What bothers Bacon the most

Another point of divergence between the congressman and the president is isolationism from allies. Bacon, who has been critical of Trump’s at times seemingly close relationship with Russian President Vladimir Putin, said Trump has helped bring Putin in from the “wilderness.”

“He seems to go too far in accommodating Putin and he does very little to accommodate [Ukrainian President Volodymyr] Zelensky or Ukraine,” he said.

Bacon, who said the president has lacked “moral clarity” in his handling of Russia’s war in Ukraine, pointedly refused to say if Trump has the moral character he wants to see in a president.
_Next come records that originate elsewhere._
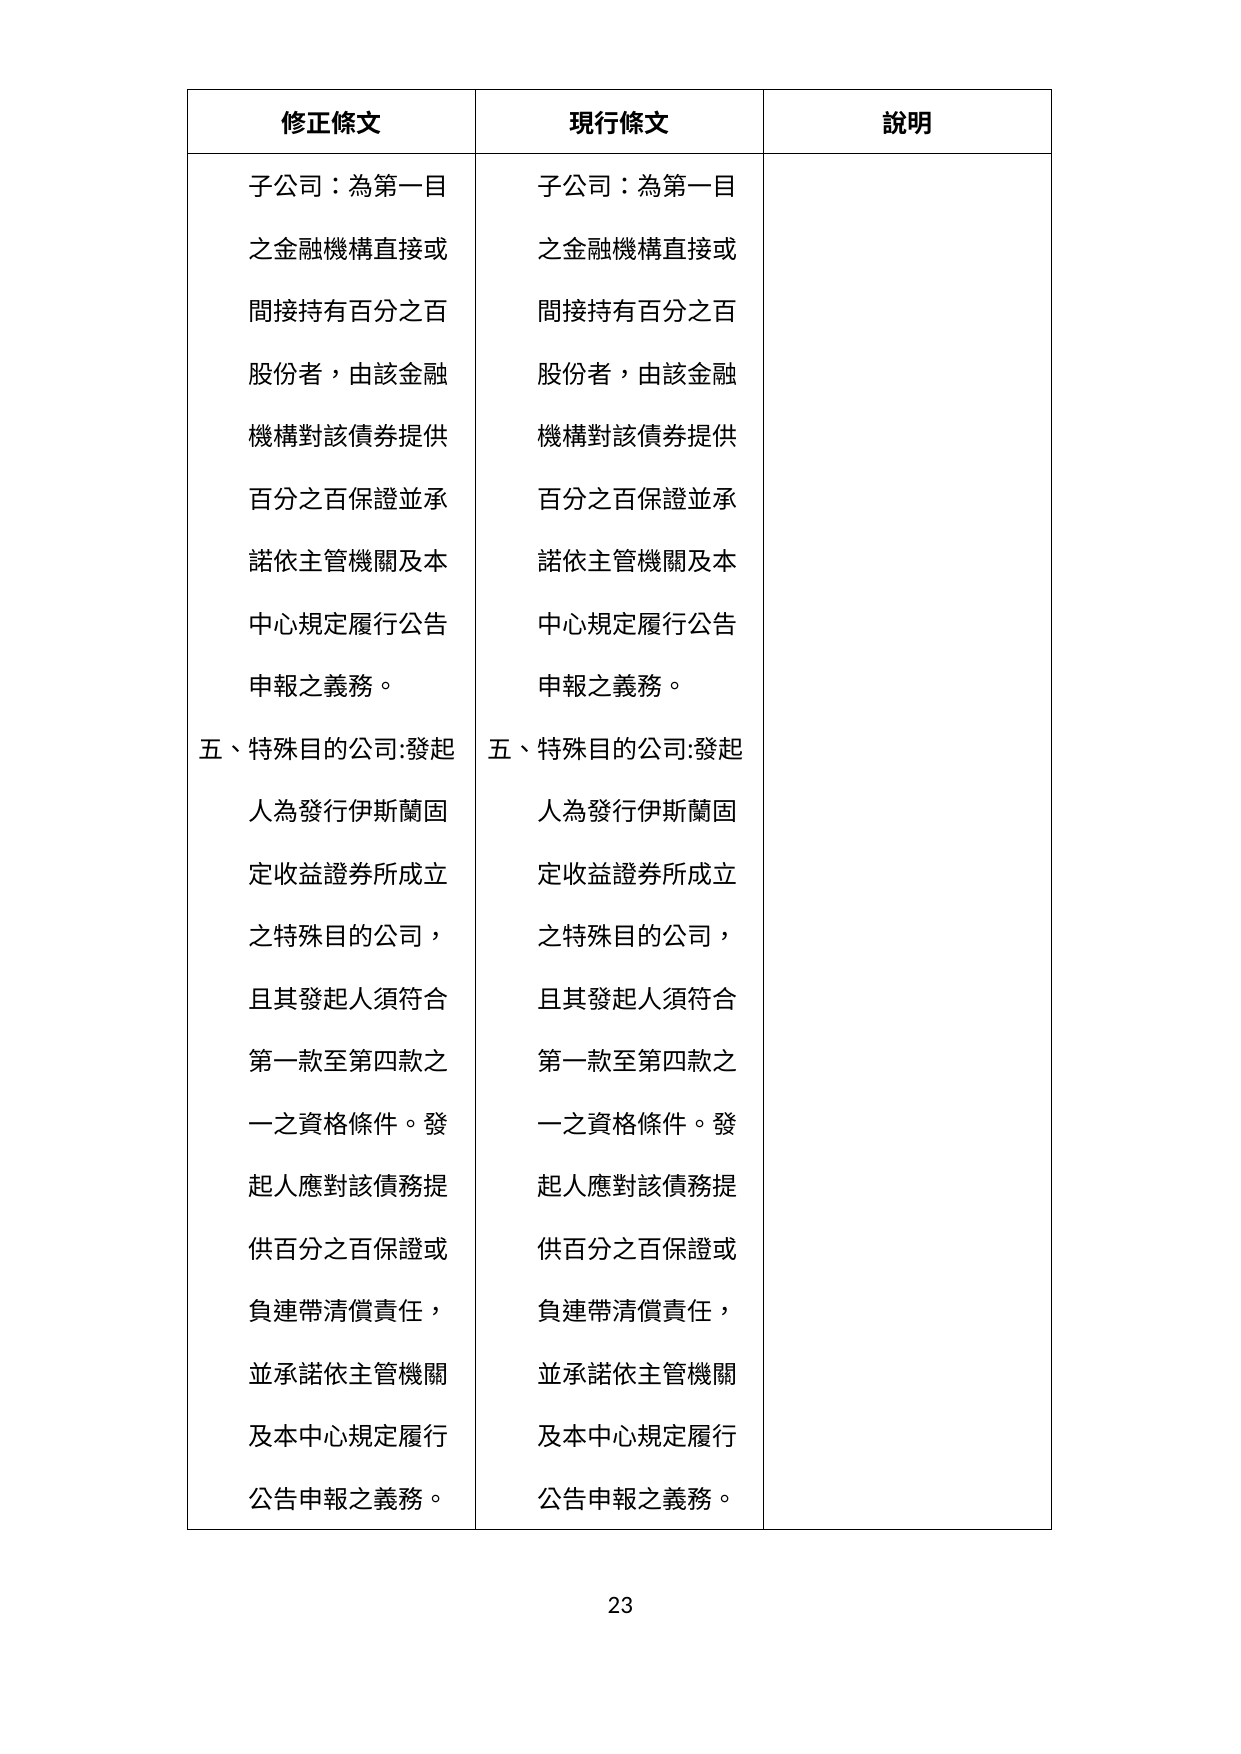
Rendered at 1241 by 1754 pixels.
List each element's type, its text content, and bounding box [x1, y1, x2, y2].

table_cell 子公司：為第一目之金融機構直接或間接持有百分之百股份者，由該金融機構對該債券提供百分之百保證並承諾依主管機關及本中心規定履行公告申報之義務。 五、特殊目的公司:發起人為發行伊斯蘭固定收益證券所成立之特殊目的公司，且其發起人須符合第一款至第四款之一之資格條件。發起人應對該債務提供百分之百保證或負連帶清償責任，並承諾依主管機關及本中心規定履行公告申報之義務。 [476, 154, 763, 1529]
table_header 現行條文 [476, 90, 763, 153]
table_header 修正條文 [188, 90, 475, 153]
table_header 說明 [764, 90, 1051, 153]
table_cell 子公司：為第一目之金融機構直接或間接持有百分之百股份者，由該金融機構對該債券提供百分之百保證並承諾依主管機關及本中心規定履行公告申報之義務。 五、特殊目的公司:發起人為發行伊斯蘭固定收益證券所成立之特殊目的公司，且其發起人須符合第一款至第四款之一之資格條件。發起人應對該債務提供百分之百保證或負連帶清償責任，並承諾依主管機關及本中心規定履行公告申報之義務。 [188, 154, 475, 1529]
table_cell [764, 154, 1051, 1529]
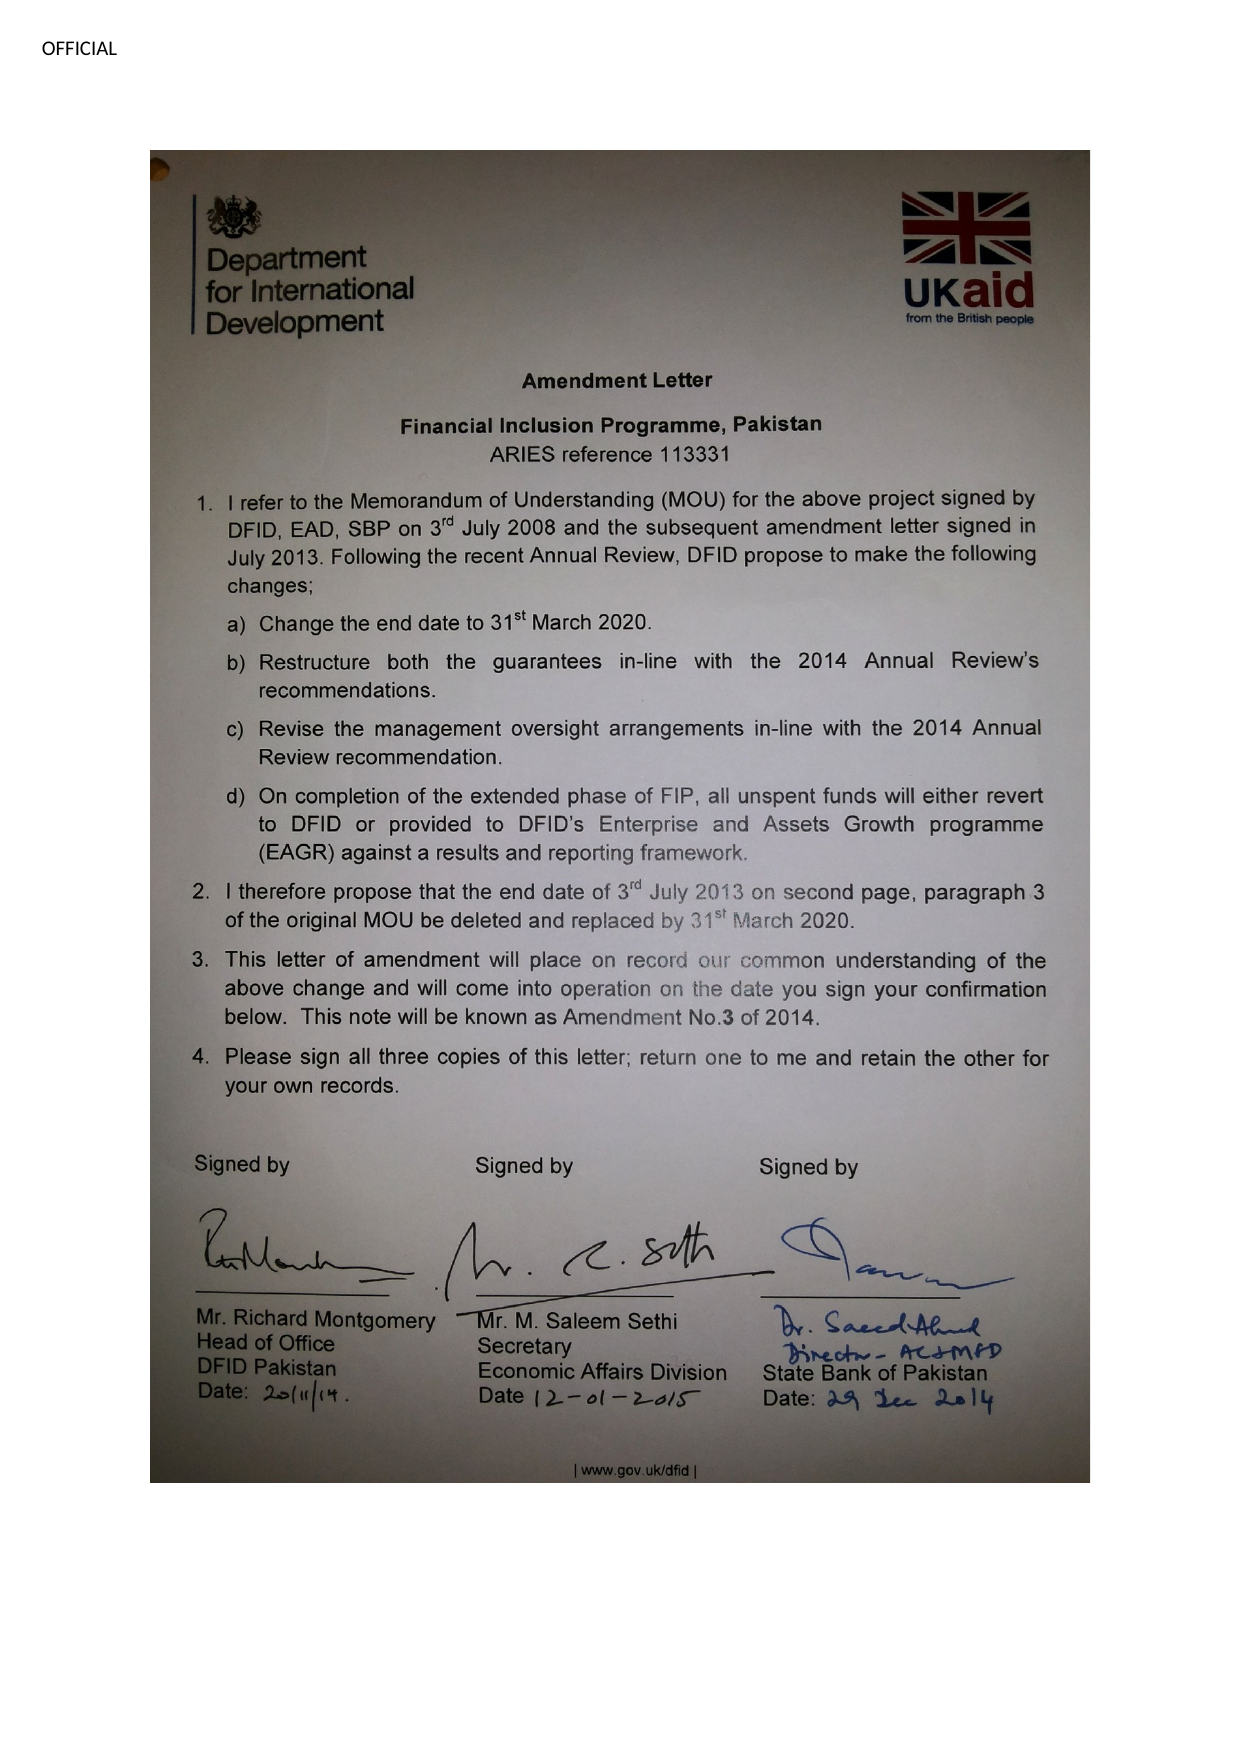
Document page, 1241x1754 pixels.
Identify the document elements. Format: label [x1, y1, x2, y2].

picture [150, 150, 1091, 1483]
“I just think we gotta be careful about that,” Bacon said.

“I don’t see the moral clarity right now out of the White House, Ronald Reagan had the moral clarity,” he said, saying Trump “sends out such mixed messages on NATO and totally morally ambiguous messages about Ukraine and Russia. It really, it’s probably the thing that bothers me the most.”

The congressman said he hopes the significant changes he has seen to the Republican Party are not a “permanent remaking.”

Despite his upcoming departure from Congress, Bacon said he will continue to speak up. And while he is “a little bit” concerned with Republicans in his party showing a lack of independence, he thinks in his next act he could “have a good role in supporting traditional Republicans and try to swing this back to where. … I was very comfortable with Ronald Reagan.”